Mais soupçon n’est pas preuve, lui fait-on remarquer. Le député enchaîne: «Quand celui qui se présente comme votre "vieil ami" vient vous expliquer que votre ministre à un compte en Suisse, quand un homme se présente et assure de l’authenticité de l’enregistrement qui, je le rappelle, a permis l’ouverture de l’enquête préliminaire le 8 janvier, ça ne vous inquiéterait pas, vous?»

Autre point qui a choqué le député centriste: apprendre par l’audition mercredi de Pierre Moscovici qu’une réunion s’était tenue à l’Elysée le 16 janvier, en présence de François Hollande, Jean-Marc Ayrault, Pierre Moscovici et Jérôme Cahuzac sur la fameuse demande d’entraide à la Suisse. «C’est quand même incroyable que le principal intéressé y ait assisté. Déjà que pas grand monde  ne croyait à ce principe de muraille de Chine…». Mais voilà, pour le député, qui lance tout de même des accusations assez graves contre François Hollande, impossible de dire là s’il y a eu «dysfonctionnement» au sommet de l’Etat, la commission doit en débattre.

«Michel Gonnelle est un "zozo"»

Des attaques «scandaleuses», pour le député PS Jean-Marc Germain, membre de cette commission. «Des parlementaires de droite veulent faire une utilisation politicienne de la commission, c’est irresponsable. Il faut être à la hauteur de notre rôle», attaque-t-il.

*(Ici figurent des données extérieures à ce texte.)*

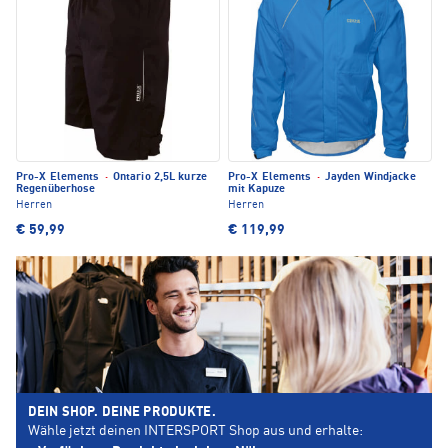
Pro-X Elements
·
Ontario 2,5L kurze
Pro-X Elements
·
Jayden Windjacke
Regenüberhose
mit Kapuze
Herren
Herren
€ 59,99
€ 119,99
DEIN SHOP. DEINE PRODUKTE.
Wähle jetzt deinen INTERSPORT Shop aus und erhalte:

Le député a une autre lecture des faits rapportés, qui sont des «preuves» pour Charles de Courson: «Michel Gonelle est un "zozo", par ailleurs un ancien adversaire politique de Jérôme Cahuzac, alors quand il vient vous voir, c’est normal de ne pas savoir si ce qu’il dit est vrai. Le président a eu la seule bonne réaction: de dire qu’il fallait transmettre tous les éléments à la justice. Que vouliez-vous qu’il fasse? Qu’il mène une enquête parallèle?».

Quant à la réunion du 16 janvier, Jean-Marc Germain n’est pas choqué que Jérôme Cahuzac y ait été convié: «la convention d’entraide précise que les avocats de la personne concernée soit tenus informés par la Suisse». Pour lui, la commission a fait du «bon boulot, du bon boulot pour la démocratie». On attend désormais avec impatience la prochaine audition de Jérôme Cahuzac la semaine prochaine et surtout, le rapport de la commission d’enquête, qui doit être rendu à l’automne. Les conclusions orales du rapporteur (socialiste) seront débattues en septembre.